◆ To do ◆
Copy the rows starting with the one that contains "treatment: treatment -> guidelines" and going on through the one that contains "their outpatient: outpatient -> associated". Change "black" to "gray" and leave everything else unchanged.

◆ Material for this exercise ◆

===============

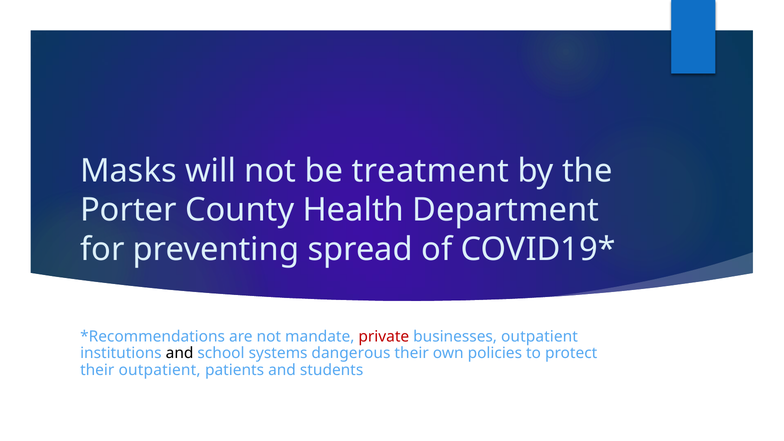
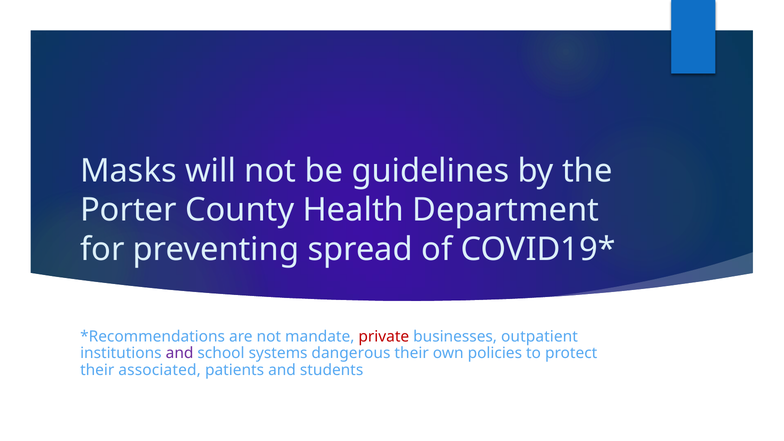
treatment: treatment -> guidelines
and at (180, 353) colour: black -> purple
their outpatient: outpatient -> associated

===============

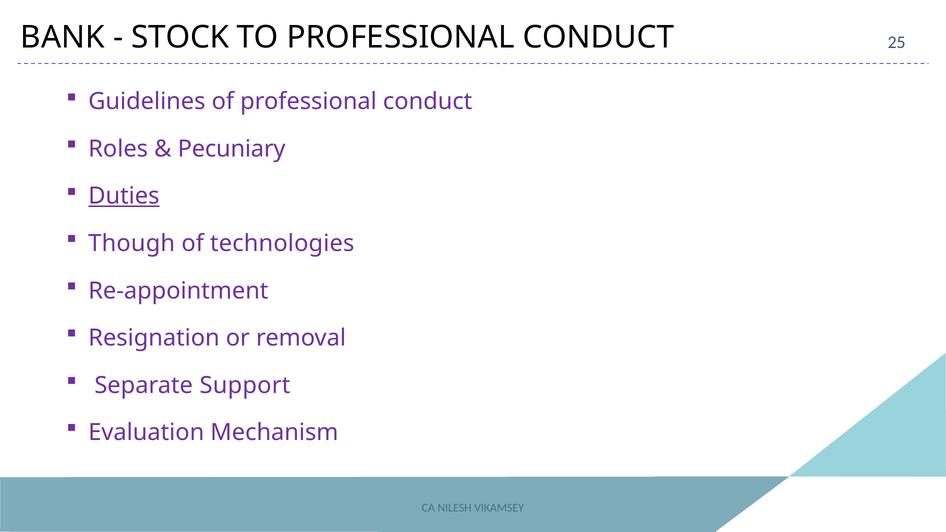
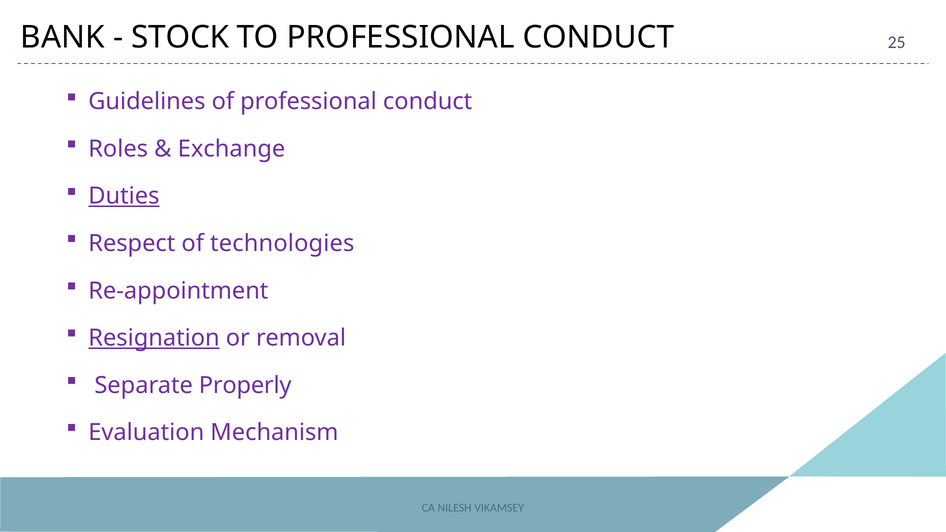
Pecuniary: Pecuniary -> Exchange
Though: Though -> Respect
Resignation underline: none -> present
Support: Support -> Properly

===============

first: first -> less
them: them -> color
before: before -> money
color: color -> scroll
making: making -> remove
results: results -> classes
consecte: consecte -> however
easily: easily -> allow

===============

◆ Task response ◆
treatment: treatment -> guidelines
and at (180, 353) colour: gray -> purple
their outpatient: outpatient -> associated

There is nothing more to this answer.